• **TASK BRIEF**: No pictures belong in the copy. Retype exactly, and only, the stretch of lines below from the one with "left hip: (34, 291)" through the one with "left elbow: (186, 271)".

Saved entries

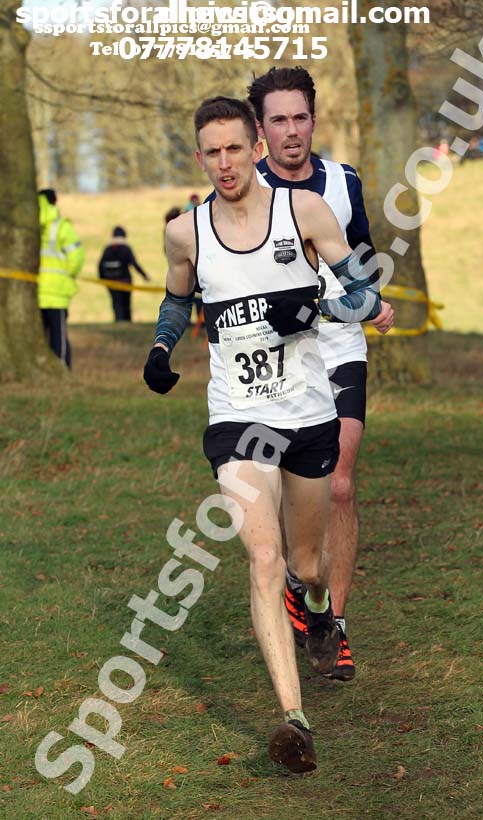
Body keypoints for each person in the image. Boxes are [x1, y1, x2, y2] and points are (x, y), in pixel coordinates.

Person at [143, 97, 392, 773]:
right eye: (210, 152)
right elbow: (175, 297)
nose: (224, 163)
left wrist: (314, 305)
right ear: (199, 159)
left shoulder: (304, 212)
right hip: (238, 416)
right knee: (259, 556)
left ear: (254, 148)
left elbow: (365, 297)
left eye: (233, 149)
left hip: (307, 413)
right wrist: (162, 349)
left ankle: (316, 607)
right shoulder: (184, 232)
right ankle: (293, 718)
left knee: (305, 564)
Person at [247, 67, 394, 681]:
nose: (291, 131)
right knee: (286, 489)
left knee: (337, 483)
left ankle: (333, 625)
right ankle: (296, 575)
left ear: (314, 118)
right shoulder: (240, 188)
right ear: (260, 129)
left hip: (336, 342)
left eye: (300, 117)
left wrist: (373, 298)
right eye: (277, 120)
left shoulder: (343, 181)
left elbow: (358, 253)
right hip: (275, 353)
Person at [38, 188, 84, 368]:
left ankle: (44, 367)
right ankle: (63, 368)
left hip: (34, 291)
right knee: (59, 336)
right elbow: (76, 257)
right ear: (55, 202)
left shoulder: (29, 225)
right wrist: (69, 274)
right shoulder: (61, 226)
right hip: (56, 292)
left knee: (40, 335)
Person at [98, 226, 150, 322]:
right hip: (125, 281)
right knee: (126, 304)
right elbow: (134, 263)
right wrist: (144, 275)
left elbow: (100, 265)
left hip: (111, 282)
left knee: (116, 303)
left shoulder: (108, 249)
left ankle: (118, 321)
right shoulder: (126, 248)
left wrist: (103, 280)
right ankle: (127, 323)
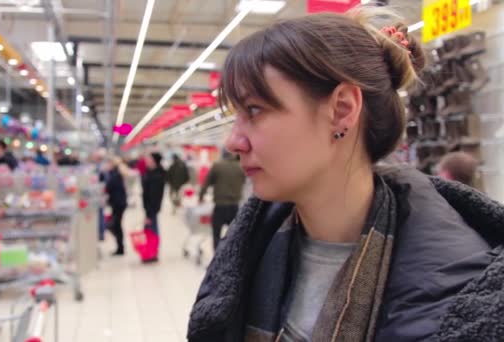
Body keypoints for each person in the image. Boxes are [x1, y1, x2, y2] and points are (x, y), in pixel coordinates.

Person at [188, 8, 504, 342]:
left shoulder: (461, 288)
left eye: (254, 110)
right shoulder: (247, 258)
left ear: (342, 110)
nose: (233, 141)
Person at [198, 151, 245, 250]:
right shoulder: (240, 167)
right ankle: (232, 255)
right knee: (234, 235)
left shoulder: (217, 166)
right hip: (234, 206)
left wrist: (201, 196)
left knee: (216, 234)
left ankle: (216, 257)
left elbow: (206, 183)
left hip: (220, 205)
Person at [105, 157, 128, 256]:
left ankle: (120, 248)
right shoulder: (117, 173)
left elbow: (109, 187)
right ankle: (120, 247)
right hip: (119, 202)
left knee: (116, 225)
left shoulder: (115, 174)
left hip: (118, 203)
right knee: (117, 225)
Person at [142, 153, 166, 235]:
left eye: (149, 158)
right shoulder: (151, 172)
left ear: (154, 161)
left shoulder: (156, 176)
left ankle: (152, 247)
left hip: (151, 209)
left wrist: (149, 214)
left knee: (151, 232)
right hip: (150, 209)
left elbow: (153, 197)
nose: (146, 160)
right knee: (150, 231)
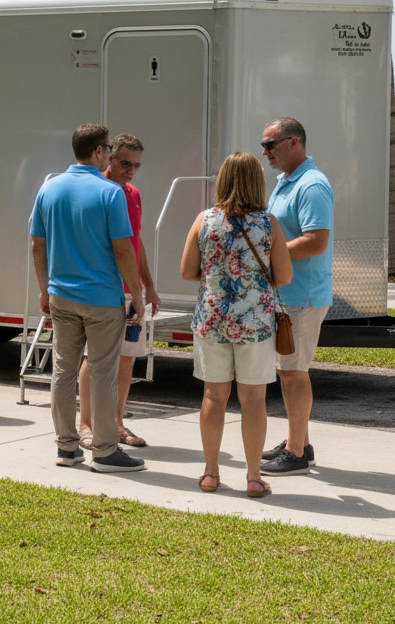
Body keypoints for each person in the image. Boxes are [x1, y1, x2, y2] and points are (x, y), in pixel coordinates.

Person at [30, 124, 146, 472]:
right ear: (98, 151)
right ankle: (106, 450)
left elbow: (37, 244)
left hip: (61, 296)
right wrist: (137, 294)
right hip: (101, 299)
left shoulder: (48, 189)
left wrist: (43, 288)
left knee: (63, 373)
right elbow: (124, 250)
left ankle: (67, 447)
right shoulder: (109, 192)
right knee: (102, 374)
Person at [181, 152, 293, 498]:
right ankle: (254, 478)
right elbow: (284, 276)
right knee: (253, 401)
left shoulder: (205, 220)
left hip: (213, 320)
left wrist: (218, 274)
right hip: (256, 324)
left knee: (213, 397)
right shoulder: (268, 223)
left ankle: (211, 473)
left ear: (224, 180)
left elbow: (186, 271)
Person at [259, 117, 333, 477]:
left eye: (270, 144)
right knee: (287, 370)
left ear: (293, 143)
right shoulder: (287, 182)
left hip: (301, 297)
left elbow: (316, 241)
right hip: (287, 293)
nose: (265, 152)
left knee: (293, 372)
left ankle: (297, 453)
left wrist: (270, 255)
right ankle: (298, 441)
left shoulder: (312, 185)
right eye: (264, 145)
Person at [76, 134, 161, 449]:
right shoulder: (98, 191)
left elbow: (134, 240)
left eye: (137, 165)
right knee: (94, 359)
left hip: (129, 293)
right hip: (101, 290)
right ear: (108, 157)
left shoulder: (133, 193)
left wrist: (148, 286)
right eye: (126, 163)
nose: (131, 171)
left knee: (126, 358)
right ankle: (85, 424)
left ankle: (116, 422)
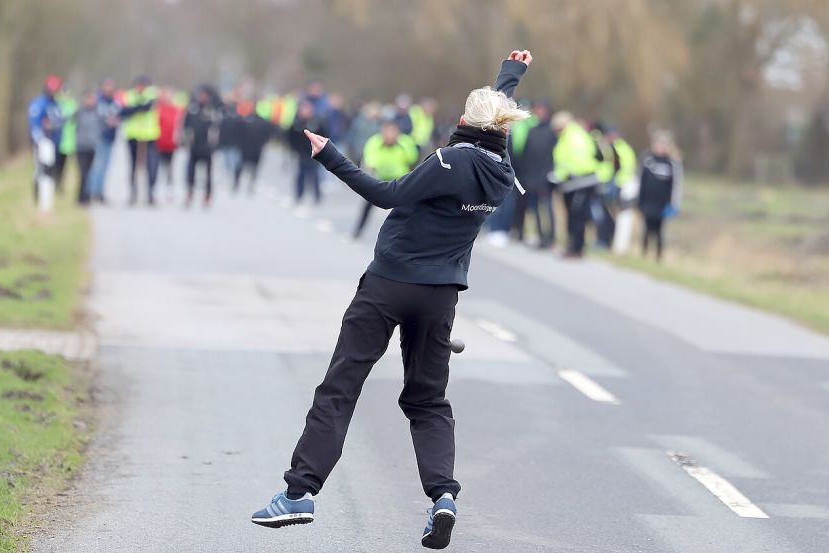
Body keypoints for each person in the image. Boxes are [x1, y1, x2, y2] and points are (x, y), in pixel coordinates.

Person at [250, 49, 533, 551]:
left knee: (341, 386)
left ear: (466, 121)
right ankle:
...
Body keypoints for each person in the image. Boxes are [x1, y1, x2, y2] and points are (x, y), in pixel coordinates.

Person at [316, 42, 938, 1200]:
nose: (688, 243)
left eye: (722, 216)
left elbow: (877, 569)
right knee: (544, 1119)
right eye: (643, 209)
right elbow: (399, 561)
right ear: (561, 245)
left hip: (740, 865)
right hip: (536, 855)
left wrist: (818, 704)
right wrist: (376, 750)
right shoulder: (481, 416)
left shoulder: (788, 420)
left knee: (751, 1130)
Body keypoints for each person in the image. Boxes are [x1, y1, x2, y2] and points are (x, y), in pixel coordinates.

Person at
==
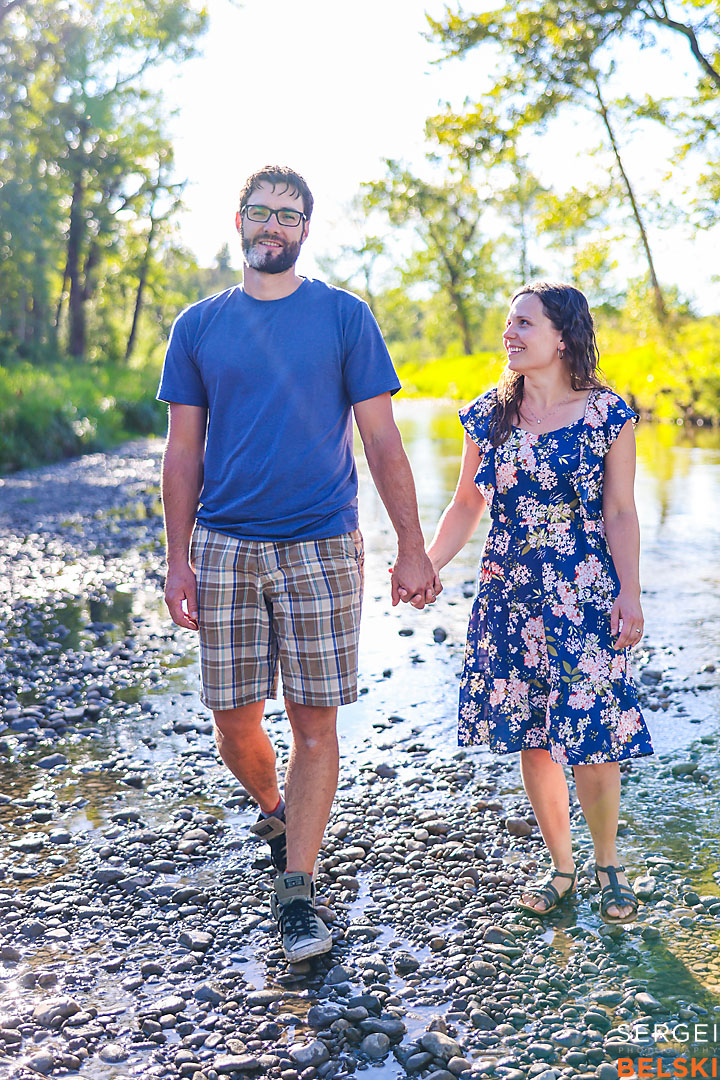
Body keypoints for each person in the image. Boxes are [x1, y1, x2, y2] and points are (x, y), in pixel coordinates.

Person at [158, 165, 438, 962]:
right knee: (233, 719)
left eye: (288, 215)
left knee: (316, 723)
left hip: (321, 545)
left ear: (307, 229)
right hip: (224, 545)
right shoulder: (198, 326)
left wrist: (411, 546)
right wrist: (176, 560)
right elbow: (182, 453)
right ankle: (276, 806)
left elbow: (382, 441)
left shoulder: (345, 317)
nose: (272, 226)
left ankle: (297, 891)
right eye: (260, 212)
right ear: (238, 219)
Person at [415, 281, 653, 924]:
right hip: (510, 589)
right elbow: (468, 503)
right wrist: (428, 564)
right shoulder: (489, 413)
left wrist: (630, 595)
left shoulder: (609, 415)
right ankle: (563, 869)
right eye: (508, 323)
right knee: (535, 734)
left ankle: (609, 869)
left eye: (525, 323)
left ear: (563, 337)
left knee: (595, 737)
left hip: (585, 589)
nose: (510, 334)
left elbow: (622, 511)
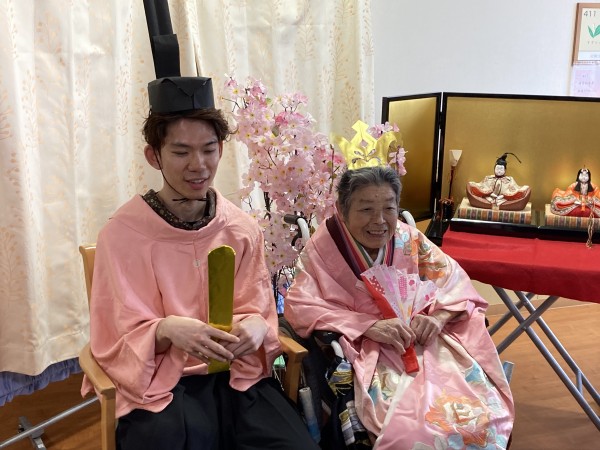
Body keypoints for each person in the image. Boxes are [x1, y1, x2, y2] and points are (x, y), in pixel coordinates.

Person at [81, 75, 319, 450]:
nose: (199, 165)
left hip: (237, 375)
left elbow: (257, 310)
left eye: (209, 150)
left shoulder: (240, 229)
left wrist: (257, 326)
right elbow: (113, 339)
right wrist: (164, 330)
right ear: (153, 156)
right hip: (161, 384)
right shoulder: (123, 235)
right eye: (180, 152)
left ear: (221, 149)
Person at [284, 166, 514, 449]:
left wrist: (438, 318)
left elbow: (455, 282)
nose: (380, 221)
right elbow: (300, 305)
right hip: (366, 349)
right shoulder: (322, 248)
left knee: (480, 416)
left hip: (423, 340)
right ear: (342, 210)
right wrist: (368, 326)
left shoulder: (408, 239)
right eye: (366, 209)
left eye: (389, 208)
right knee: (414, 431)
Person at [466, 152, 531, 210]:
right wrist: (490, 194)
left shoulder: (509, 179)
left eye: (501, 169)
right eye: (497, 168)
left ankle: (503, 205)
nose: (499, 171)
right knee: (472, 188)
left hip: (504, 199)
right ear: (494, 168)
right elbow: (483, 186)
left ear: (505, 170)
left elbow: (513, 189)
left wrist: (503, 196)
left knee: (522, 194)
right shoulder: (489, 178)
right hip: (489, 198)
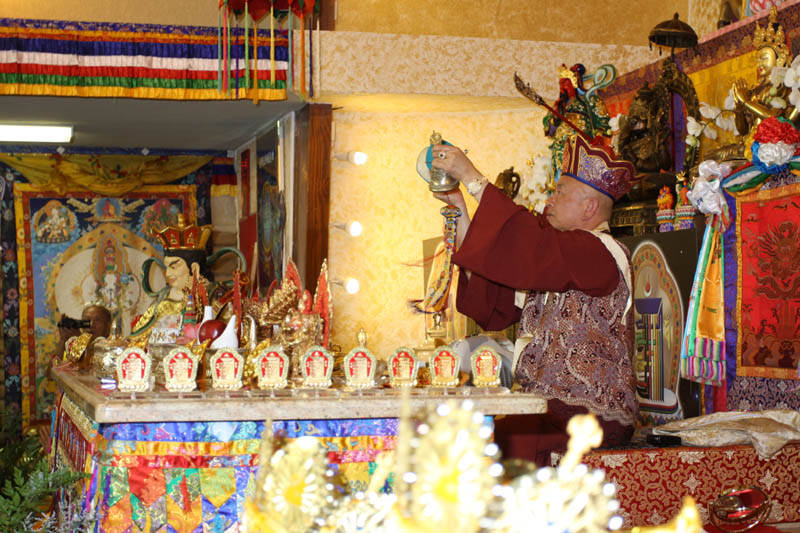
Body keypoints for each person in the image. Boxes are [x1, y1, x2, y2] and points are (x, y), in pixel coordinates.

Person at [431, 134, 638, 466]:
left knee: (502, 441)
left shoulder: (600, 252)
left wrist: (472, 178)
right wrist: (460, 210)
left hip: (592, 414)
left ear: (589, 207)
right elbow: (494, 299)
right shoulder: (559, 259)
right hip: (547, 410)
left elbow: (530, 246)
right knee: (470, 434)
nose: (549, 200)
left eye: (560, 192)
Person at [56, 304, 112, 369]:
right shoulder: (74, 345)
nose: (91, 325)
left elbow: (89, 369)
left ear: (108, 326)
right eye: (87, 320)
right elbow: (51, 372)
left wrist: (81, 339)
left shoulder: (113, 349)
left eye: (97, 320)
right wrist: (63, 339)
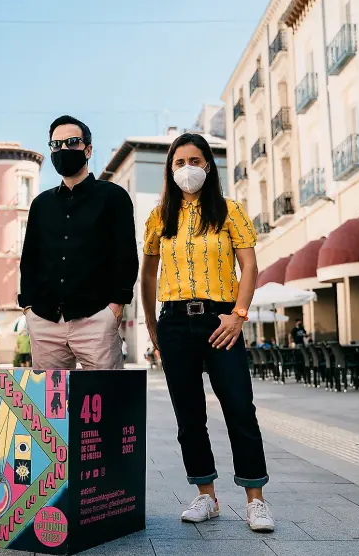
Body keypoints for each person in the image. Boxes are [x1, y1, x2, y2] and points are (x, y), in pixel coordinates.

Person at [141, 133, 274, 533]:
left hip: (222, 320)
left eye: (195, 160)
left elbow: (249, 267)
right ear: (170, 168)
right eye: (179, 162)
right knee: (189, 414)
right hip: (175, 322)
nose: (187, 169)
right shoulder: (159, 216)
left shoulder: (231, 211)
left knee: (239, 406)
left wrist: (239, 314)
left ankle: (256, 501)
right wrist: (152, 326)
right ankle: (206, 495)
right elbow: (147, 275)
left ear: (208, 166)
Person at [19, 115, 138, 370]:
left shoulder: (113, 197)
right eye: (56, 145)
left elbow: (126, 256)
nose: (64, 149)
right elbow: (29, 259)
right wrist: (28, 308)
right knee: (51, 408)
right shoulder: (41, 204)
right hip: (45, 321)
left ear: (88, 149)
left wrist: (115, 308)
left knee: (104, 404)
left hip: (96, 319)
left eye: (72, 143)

• **WRITTEN SOLUTION**:
left hip: (34, 291)
right knee: (59, 336)
right elbow: (76, 257)
right ear: (55, 202)
left shoulder: (29, 225)
right wrist: (69, 274)
right shoulder: (61, 226)
right hip: (56, 292)
left knee: (40, 335)
Person at [98, 226, 150, 322]:
right hip: (125, 281)
right knee: (126, 304)
right elbow: (134, 263)
right wrist: (144, 275)
left elbow: (100, 265)
left hip: (111, 282)
left knee: (116, 303)
left shoulder: (108, 249)
left ankle: (118, 321)
right shoulder: (126, 248)
left wrist: (103, 280)
right ankle: (127, 323)
Body keypoints for each person in the image. Boxes are [x1, y1, x2, y2] and points are (x, y), in pixel coordinates.

Person at [188, 8, 504, 342]:
left shoulder: (461, 288)
left eye: (254, 110)
right shoulder: (247, 258)
left ear: (342, 110)
nose: (233, 141)
Person at [198, 151, 245, 250]:
right shoulder: (240, 167)
right ankle: (232, 255)
right knee: (234, 235)
left shoulder: (217, 166)
right hip: (234, 206)
left wrist: (201, 196)
left knee: (216, 234)
left ankle: (216, 257)
left elbow: (206, 183)
left hip: (220, 205)
Person at [105, 157, 128, 256]:
left ankle: (120, 248)
right shoulder: (117, 173)
left elbow: (109, 187)
right ankle: (120, 247)
right hip: (119, 202)
left knee: (116, 225)
left shoulder: (115, 174)
left hip: (118, 203)
right knee: (117, 225)
Person at [142, 153, 166, 235]:
left eye: (149, 158)
right shoulder: (151, 172)
left ear: (154, 161)
left shoulder: (156, 176)
left ankle: (152, 247)
left hip: (151, 209)
left wrist: (149, 214)
left knee: (151, 232)
right hip: (150, 209)
left elbow: (153, 197)
nose: (146, 160)
right knee: (150, 231)
Body keypoints for each person in the image. Boxes are [x1, y1, x2, y2] and points are (x, y), in pixel coordinates.

Person at [30, 124, 146, 472]:
right ear: (98, 151)
right ankle: (106, 450)
left elbow: (37, 244)
left hip: (61, 296)
right wrist: (137, 294)
right hip: (101, 299)
left shoulder: (48, 189)
left wrist: (43, 288)
left knee: (63, 373)
right elbow: (124, 250)
left ankle: (67, 447)
right shoulder: (109, 192)
right knee: (102, 374)
Person at [181, 152, 293, 498]:
right ankle: (254, 478)
right elbow: (284, 276)
right knee: (253, 401)
left shoulder: (205, 220)
left hip: (213, 320)
left wrist: (218, 274)
right hip: (256, 324)
left knee: (213, 397)
right shoulder: (268, 223)
left ankle: (211, 473)
left ear: (224, 180)
left elbow: (186, 271)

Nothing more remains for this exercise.